Digest size
On these experiments, we will study the effect of choosing digests of different sizes. To reproduce the experiments run the following commands replacing the given variables.
Just a few packets
Our first experiment considers basic sketches (just 1 row) of 256 counters and not so many packets (100). As we can see in the figure below, whenever using 16, 32 or 64 bits, the results are consistent and the error is centered in 0. However, using 8 bits produces a biased estimation, because many packets share the same digest. If you remember from before, sketches actually estimate the second frequency moment (e.g. the square of the number of elements of each type), in our case, because our elements are unique, the second and first frequency moment are the same (i.e. squaring 1 is 1). However, when some packets collide and produce the same digest, the estimation will square its value, providing an overestimation of the actual value.
Parameter | Value |
---|---|
Packets | 100 |
Columns | 256 |
Rows | 1 |
Digest size | {8, 16, 32, 64} |
Hash function | CW4 |
Xi function | EH3 |
Pcap | CAIDA |
More packets
So what happens if we have a sketch with many more packets? That is what our next experiment tried to study by considering 10000 packets.
Parameter | Value |
---|---|
Packets | 10000 |
Columns | 256 |
Rows | 1 |
Digest size | {8, 16, 32, 64} |
Hash function | CW4 |
Xi function | EH3 |
Pcap | CAIDA |
As the figure shows, now, not even the 16 bits digest can give us an unbiased estimation, so we need a larger digest if we do not want to overestimate the estimation.

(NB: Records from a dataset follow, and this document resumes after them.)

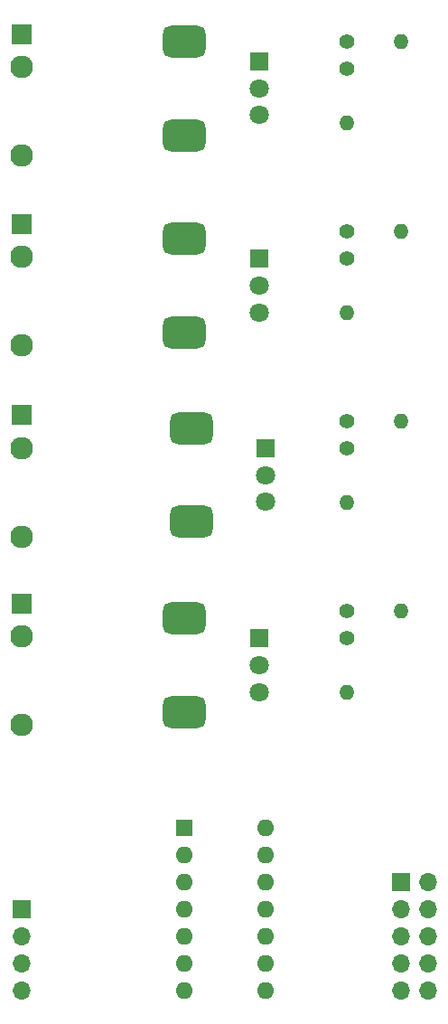
<source format=gbr>
%TF.GenerationSoftware,KiCad,Pcbnew,7.0.8*%
%TF.CreationDate,2023-10-15T22:05:22-04:00*%
%TF.ProjectId,Gates Out,47617465-7320-44f7-9574-2e6b69636164,rev?*%
%TF.SameCoordinates,Original*%
%TF.FileFunction,Soldermask,Top*%
%TF.FilePolarity,Negative*%
%FSLAX46Y46*%
G04 Gerber Fmt 4.6, Leading zero omitted, Abs format (unit mm)*
G04 Created by KiCad (PCBNEW 7.0.8) date 2023-10-15 22:05:22*
%MOMM*%
%LPD*%
G01*
G04 APERTURE LIST*
G04 Aperture macros list*
%AMRoundRect*
0 Rectangle with rounded corners*
0 $1 Rounding radius*
0 $2 $3 $4 $5 $6 $7 $8 $9 X,Y pos of 4 corners*
0 Add a 4 corners polygon primitive as box body*
4,1,4,$2,$3,$4,$5,$6,$7,$8,$9,$2,$3,0*
0 Add four circle primitives for the rounded corners*
1,1,$1+$1,$2,$3*
1,1,$1+$1,$4,$5*
1,1,$1+$1,$6,$7*
1,1,$1+$1,$8,$9*
0 Add four rect primitives between the rounded corners*
20,1,$1+$1,$2,$3,$4,$5,0*
20,1,$1+$1,$4,$5,$6,$7,0*
20,1,$1+$1,$6,$7,$8,$9,0*
20,1,$1+$1,$8,$9,$2,$3,0*%
G04 Aperture macros list end*
%ADD10R,1.600000X1.600000*%
%ADD11O,1.600000X1.600000*%
%ADD12R,1.800000X1.800000*%
%ADD13C,1.800000*%
%ADD14RoundRect,0.750000X1.250000X0.750000X-1.250000X0.750000X-1.250000X-0.750000X1.250000X-0.750000X0*%
%ADD15C,1.400000*%
%ADD16O,1.400000X1.400000*%
%ADD17R,1.930000X1.830000*%
%ADD18C,2.130000*%
%ADD19O,1.700000X1.700000*%
%ADD20R,1.700000X1.700000*%
G04 APERTURE END LIST*
D10*
%TO.C,U1*%
X147320000Y-132080000D03*
D11*
X147320000Y-134620000D03*
X147320000Y-137160000D03*
X147320000Y-139700000D03*
X147320000Y-142240000D03*
X147320000Y-144780000D03*
X147320000Y-147320000D03*
X154940000Y-147320000D03*
X154940000Y-144780000D03*
X154940000Y-142240000D03*
X154940000Y-139700000D03*
X154940000Y-137160000D03*
X154940000Y-134620000D03*
X154940000Y-132080000D03*
%TD*%
D12*
%TO.C,RV4*%
X154320000Y-114340000D03*
D13*
X154320000Y-116840000D03*
X154320000Y-119340000D03*
D14*
X147320000Y-112440000D03*
X147320000Y-121240000D03*
%TD*%
D12*
%TO.C,RV3*%
X154940000Y-96520000D03*
D13*
X154940000Y-99020000D03*
X154940000Y-101520000D03*
D14*
X147940000Y-94620000D03*
X147940000Y-103420000D03*
%TD*%
D12*
%TO.C,RV2*%
X154320000Y-78780000D03*
D13*
X154320000Y-81280000D03*
X154320000Y-83780000D03*
D14*
X147320000Y-76880000D03*
X147320000Y-85680000D03*
%TD*%
D12*
%TO.C,RV1*%
X154320000Y-60320000D03*
D13*
X154320000Y-62820000D03*
X154320000Y-65320000D03*
D14*
X147320000Y-58420000D03*
X147320000Y-67220000D03*
%TD*%
D15*
%TO.C,R8*%
X162560000Y-114300000D03*
D16*
X162560000Y-119380000D03*
%TD*%
D15*
%TO.C,R7*%
X162560000Y-111760000D03*
D16*
X167640000Y-111760000D03*
%TD*%
D15*
%TO.C,R6*%
X162560000Y-96520000D03*
D16*
X162560000Y-101600000D03*
%TD*%
D15*
%TO.C,R5*%
X162560000Y-93980000D03*
D16*
X167640000Y-93980000D03*
%TD*%
D15*
%TO.C,R4*%
X162560000Y-78740000D03*
D16*
X162560000Y-83820000D03*
%TD*%
%TO.C,R3*%
X167640000Y-76200000D03*
D15*
X162560000Y-76200000D03*
%TD*%
%TO.C,R2*%
X162560000Y-60960000D03*
D16*
X162560000Y-66040000D03*
%TD*%
D15*
%TO.C,R1*%
X162560000Y-58420000D03*
D16*
X167640000Y-58420000D03*
%TD*%
D17*
%TO.C,J6*%
X132080000Y-111060000D03*
D18*
X132080000Y-122460000D03*
X132080000Y-114160000D03*
%TD*%
D17*
%TO.C,J5*%
X132080000Y-93420000D03*
D18*
X132080000Y-104820000D03*
X132080000Y-96520000D03*
%TD*%
D17*
%TO.C,J4*%
X132080000Y-75500000D03*
D18*
X132080000Y-86900000D03*
X132080000Y-78600000D03*
%TD*%
D17*
%TO.C,J3*%
X132080000Y-57720000D03*
D18*
X132080000Y-69120000D03*
X132080000Y-60820000D03*
%TD*%
D19*
%TO.C,J2*%
X132080000Y-147320000D03*
X132080000Y-144780000D03*
X132080000Y-142240000D03*
D20*
X132080000Y-139700000D03*
%TD*%
%TO.C,J1*%
X167640000Y-137160000D03*
D19*
X170180000Y-137160000D03*
X167640000Y-139700000D03*
X170180000Y-139700000D03*
X167640000Y-142240000D03*
X170180000Y-142240000D03*
X167640000Y-144780000D03*
X170180000Y-144780000D03*
X167640000Y-147320000D03*
X170180000Y-147320000D03*
%TD*%
M02*

</source>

Bias based on the number of packets
So what is the bias of the estimation depending on the number of packets and the digest size? Check the figure below:
The figure is in log-log scale, so the slope of the lines determine the relation between the packets and the bias on the estimation. As we can see, for the studied range of packets, 8 and 6 bits tend rapidly to be proportional to N^2, while 32 and 64 bits have a bias that is proportional N, where N is the number of packets.
Parameter | Value |
---|---|
Packets | {5,10,20,30,50,100,500,1e3, 2e3, 3e3, 5e3, 1e4,2e4,3e4,5e4,1e5} |
Columns | 256 |
Rows | 1 |
Digest size | {8, 16, 32, 64} |
Hash function | CW4 |
Xi function | EH3 |
Pcap | CAIDA |
Conclusion
The digest size should be chosen properly so that our estimator is not biased. However, because we are estimating the number of dropped packets, which in benign cases will be low and in case of failure we won’t mind that the value is overestimated, since we are just interested in detection, this should not be a great limitation. To determine the proper digest size for your network make sure that given the maximum number of packets within a monitoring interval and the max percentage loss of a benign node/link, the bias of estimation (max_packets * loss_probability) is within the linear region of the previous figure.